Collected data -
+ + + +

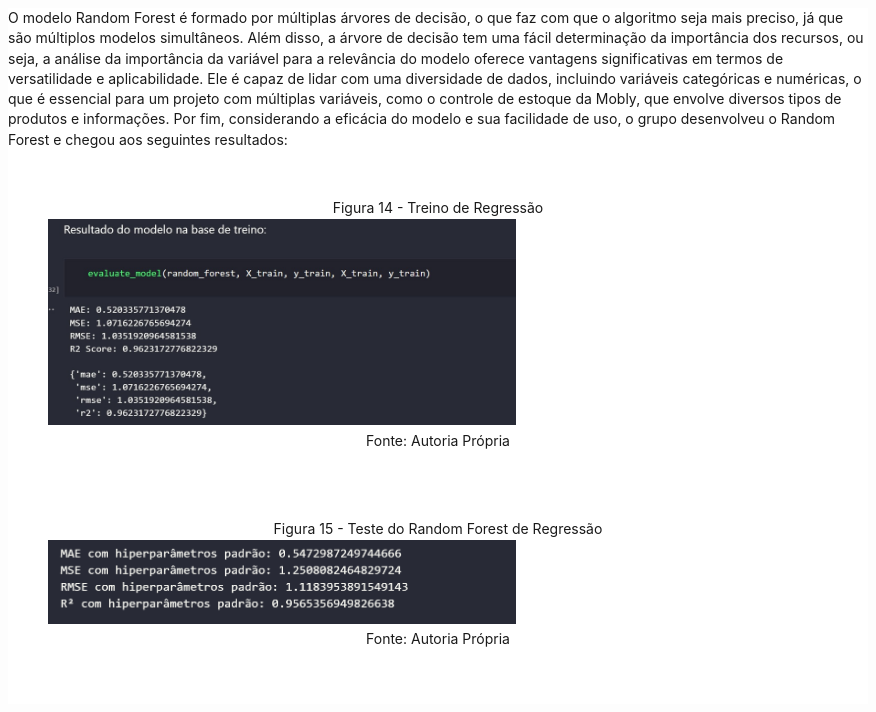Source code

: O modelo Random Forest é formado por múltiplas árvores de decisão, o que faz com que o algoritmo seja mais preciso, já que são múltiplos modelos simultâneos. Além disso, a árvore de decisão tem uma fácil determinação da importância dos recursos, ou seja, a análise da importância da variável para a relevância do modelo oferece vantagens significativas em termos de versatilidade e aplicabilidade. Ele é capaz de lidar com uma diversidade de dados, incluindo variáveis categóricas e numéricas, o que é essencial para um projeto com múltiplas variáveis, como o controle de estoque da Mobly, que envolve diversos tipos de produtos e informações. Por fim, considerando a eficácia do modelo e sua facilidade de uso, o grupo desenvolveu o Random Forest e chegou aos seguintes resultados:

<br>
<figure>
  <figcaption style="text-align: center;">Figura 14 - Treino de Regressão </figcaption>
  <img src="./\outros\img\treino-randomForest.jpg" alt="treino regressão" style="width: 60%;" />
  <figcaption style="text-align: center;">Fonte: Autoria Própria</a></figcaption>
</figure>
<br><br>

<figure>
  <figcaption style="text-align: center;">Figura 15 - Teste do Random Forest de Regressão </figcaption>
  <img src="./outros/img/resultado-randomForest-padrao.png" alt="treino regressão" style="width: 60%; margin: auto; text-align:center;" />
  <figcaption style="text-align: center;">Fonte: Autoria Própria</a></figcaption>
</figure>
<br><br>
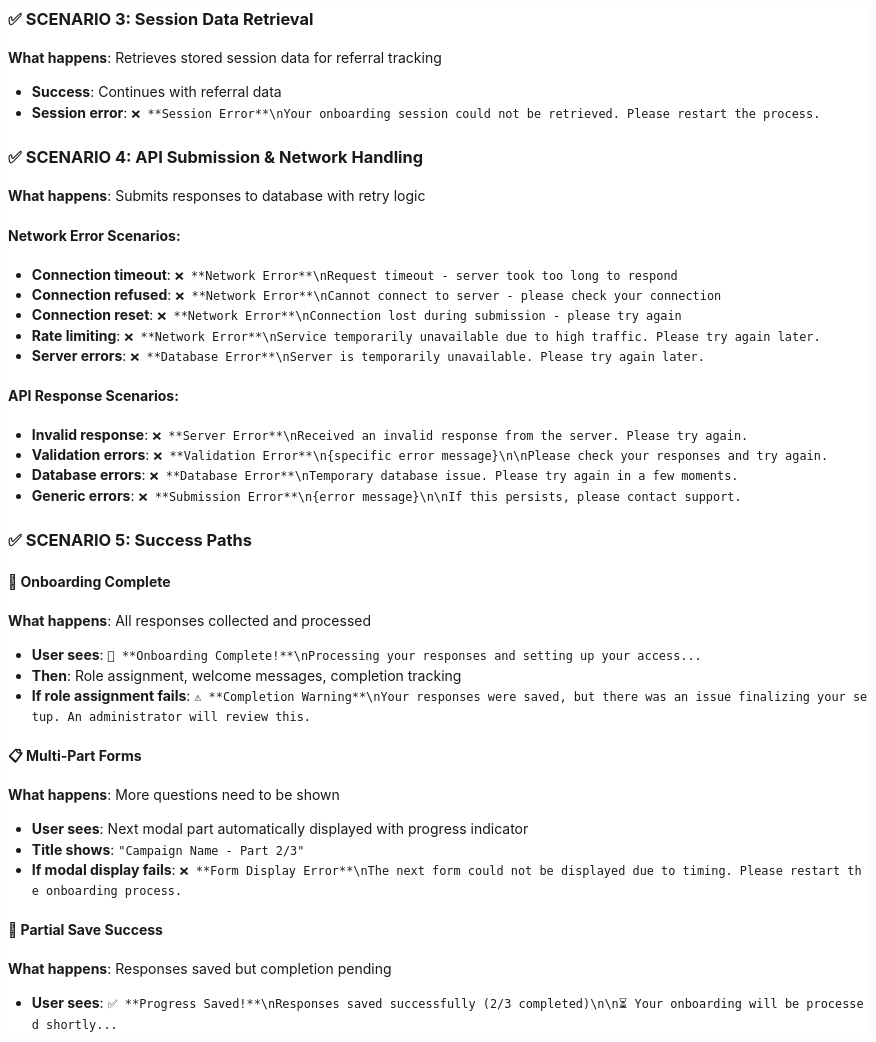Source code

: ### ✅ **SCENARIO 3: Session Data Retrieval**
**What happens**: Retrieves stored session data for referral tracking
- **Success**: Continues with referral data
- **Session error**: `❌ **Session Error**\nYour onboarding session could not be retrieved. Please restart the process.`

### ✅ **SCENARIO 4: API Submission & Network Handling**
**What happens**: Submits responses to database with retry logic

#### Network Error Scenarios:
- **Connection timeout**: `❌ **Network Error**\nRequest timeout - server took too long to respond`
- **Connection refused**: `❌ **Network Error**\nCannot connect to server - please check your connection`
- **Connection reset**: `❌ **Network Error**\nConnection lost during submission - please try again`
- **Rate limiting**: `❌ **Network Error**\nService temporarily unavailable due to high traffic. Please try again later.`
- **Server errors**: `❌ **Database Error**\nServer is temporarily unavailable. Please try again later.`

#### API Response Scenarios:
- **Invalid response**: `❌ **Server Error**\nReceived an invalid response from the server. Please try again.`
- **Validation errors**: `❌ **Validation Error**\n{specific error message}\n\nPlease check your responses and try again.`
- **Database errors**: `❌ **Database Error**\nTemporary database issue. Please try again in a few moments.`
- **Generic errors**: `❌ **Submission Error**\n{error message}\n\nIf this persists, please contact support.`

### ✅ **SCENARIO 5: Success Paths**

#### 🎉 **Onboarding Complete**
**What happens**: All responses collected and processed
- **User sees**: `🎉 **Onboarding Complete!**\nProcessing your responses and setting up your access...`
- **Then**: Role assignment, welcome messages, completion tracking
- **If role assignment fails**: `⚠️ **Completion Warning**\nYour responses were saved, but there was an issue finalizing your setup. An administrator will review this.`

#### 📋 **Multi-Part Forms**
**What happens**: More questions need to be shown
- **User sees**: Next modal part automatically displayed with progress indicator
- **Title shows**: `"Campaign Name - Part 2/3"`
- **If modal display fails**: `❌ **Form Display Error**\nThe next form could not be displayed due to timing. Please restart the onboarding process.`

#### 💾 **Partial Save Success**
**What happens**: Responses saved but completion pending
- **User sees**: `✅ **Progress Saved!**\nResponses saved successfully (2/3 completed)\n\n⏳ Your onboarding will be processed shortly...`
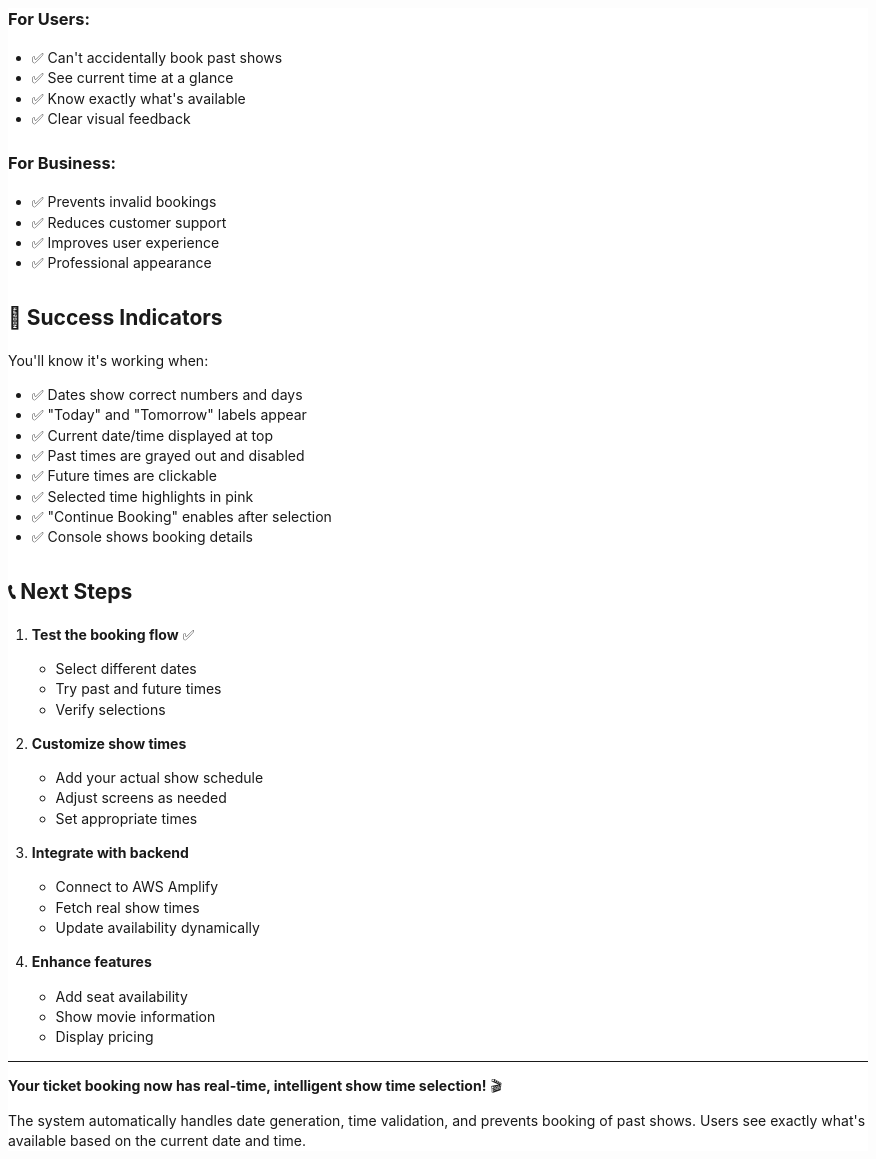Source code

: ### **For Users:**
- ✅ Can't accidentally book past shows
- ✅ See current time at a glance
- ✅ Know exactly what's available
- ✅ Clear visual feedback

### **For Business:**
- ✅ Prevents invalid bookings
- ✅ Reduces customer support
- ✅ Improves user experience
- ✅ Professional appearance

## 🎉 Success Indicators

You'll know it's working when:
- ✅ Dates show correct numbers and days
- ✅ "Today" and "Tomorrow" labels appear
- ✅ Current date/time displayed at top
- ✅ Past times are grayed out and disabled
- ✅ Future times are clickable
- ✅ Selected time highlights in pink
- ✅ "Continue Booking" enables after selection
- ✅ Console shows booking details

## 📞 Next Steps

1. **Test the booking flow** ✅
   - Select different dates
   - Try past and future times
   - Verify selections

2. **Customize show times**
   - Add your actual show schedule
   - Adjust screens as needed
   - Set appropriate times

3. **Integrate with backend**
   - Connect to AWS Amplify
   - Fetch real show times
   - Update availability dynamically

4. **Enhance features**
   - Add seat availability
   - Show movie information
   - Display pricing

---

**Your ticket booking now has real-time, intelligent show time selection!** 🎬

The system automatically handles date generation, time validation, and prevents booking of past shows. Users see exactly what's available based on the current date and time.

+ + + +

EXERCISE GOAL -
Repeat each entry above word for word, leaving every picture out.

ANSWER TO THIS EXERCISE -
Source code

: O modelo Random Forest é formado por múltiplas árvores de decisão, o que faz com que o algoritmo seja mais preciso, já que são múltiplos modelos simultâneos. Além disso, a árvore de decisão tem uma fácil determinação da importância dos recursos, ou seja, a análise da importância da variável para a relevância do modelo oferece vantagens significativas em termos de versatilidade e aplicabilidade. Ele é capaz de lidar com uma diversidade de dados, incluindo variáveis categóricas e numéricas, o que é essencial para um projeto com múltiplas variáveis, como o controle de estoque da Mobly, que envolve diversos tipos de produtos e informações. Por fim, considerando a eficácia do modelo e sua facilidade de uso, o grupo desenvolveu o Random Forest e chegou aos seguintes resultados:

<br>
<figure>
  <figcaption style="text-align: center;">Figura 14 - Treino de Regressão </figcaption>
  <img src="./\outros\img\treino-randomForest.jpg" alt="treino regressão" style="width: 60%;" />
  <figcaption style="text-align: center;">Fonte: Autoria Própria</a></figcaption>
</figure>
<br><br>

<figure>
  <figcaption style="text-align: center;">Figura 15 - Teste do Random Forest de Regressão </figcaption>
  <img src="./outros/img/resultado-randomForest-padrao.png" alt="treino regressão" style="width: 60%; margin: auto; text-align:center;" />
  <figcaption style="text-align: center;">Fonte: Autoria Própria</a></figcaption>
</figure>
<br><br>
Source code

: ### ✅ **SCENARIO 3: Session Data Retrieval**
**What happens**: Retrieves stored session data for referral tracking
- **Success**: Continues with referral data
- **Session error**: `❌ **Session Error**\nYour onboarding session could not be retrieved. Please restart the process.`

### ✅ **SCENARIO 4: API Submission & Network Handling**
**What happens**: Submits responses to database with retry logic

#### Network Error Scenarios:
- **Connection timeout**: `❌ **Network Error**\nRequest timeout - server took too long to respond`
- **Connection refused**: `❌ **Network Error**\nCannot connect to server - please check your connection`
- **Connection reset**: `❌ **Network Error**\nConnection lost during submission - please try again`
- **Rate limiting**: `❌ **Network Error**\nService temporarily unavailable due to high traffic. Please try again later.`
- **Server errors**: `❌ **Database Error**\nServer is temporarily unavailable. Please try again later.`

#### API Response Scenarios:
- **Invalid response**: `❌ **Server Error**\nReceived an invalid response from the server. Please try again.`
- **Validation errors**: `❌ **Validation Error**\n{specific error message}\n\nPlease check your responses and try again.`
- **Database errors**: `❌ **Database Error**\nTemporary database issue. Please try again in a few moments.`
- **Generic errors**: `❌ **Submission Error**\n{error message}\n\nIf this persists, please contact support.`

### ✅ **SCENARIO 5: Success Paths**

#### 🎉 **Onboarding Complete**
**What happens**: All responses collected and processed
- **User sees**: `🎉 **Onboarding Complete!**\nProcessing your responses and setting up your access...`
- **Then**: Role assignment, welcome messages, completion tracking
- **If role assignment fails**: `⚠️ **Completion Warning**\nYour responses were saved, but there was an issue finalizing your setup. An administrator will review this.`

#### 📋 **Multi-Part Forms**
**What happens**: More questions need to be shown
- **User sees**: Next modal part automatically displayed with progress indicator
- **Title shows**: `"Campaign Name - Part 2/3"`
- **If modal display fails**: `❌ **Form Display Error**\nThe next form could not be displayed due to timing. Please restart the onboarding process.`

#### 💾 **Partial Save Success**
**What happens**: Responses saved but completion pending
- **User sees**: `✅ **Progress Saved!**\nResponses saved successfully (2/3 completed)\n\n⏳ Your onboarding will be processed shortly...`
Source code

: ### **For Users:**
- ✅ Can't accidentally book past shows
- ✅ See current time at a glance
- ✅ Know exactly what's available
- ✅ Clear visual feedback

### **For Business:**
- ✅ Prevents invalid bookings
- ✅ Reduces customer support
- ✅ Improves user experience
- ✅ Professional appearance

## 🎉 Success Indicators

You'll know it's working when:
- ✅ Dates show correct numbers and days
- ✅ "Today" and "Tomorrow" labels appear
- ✅ Current date/time displayed at top
- ✅ Past times are grayed out and disabled
- ✅ Future times are clickable
- ✅ Selected time highlights in pink
- ✅ "Continue Booking" enables after selection
- ✅ Console shows booking details

## 📞 Next Steps

1. **Test the booking flow** ✅
   - Select different dates
   - Try past and future times
   - Verify selections

2. **Customize show times**
   - Add your actual show schedule
   - Adjust screens as needed
   - Set appropriate times

3. **Integrate with backend**
   - Connect to AWS Amplify
   - Fetch real show times
   - Update availability dynamically

4. **Enhance features**
   - Add seat availability
   - Show movie information
   - Display pricing

---

**Your ticket booking now has real-time, intelligent show time selection!** 🎬

The system automatically handles date generation, time validation, and prevents booking of past shows. Users see exactly what's available based on the current date and time.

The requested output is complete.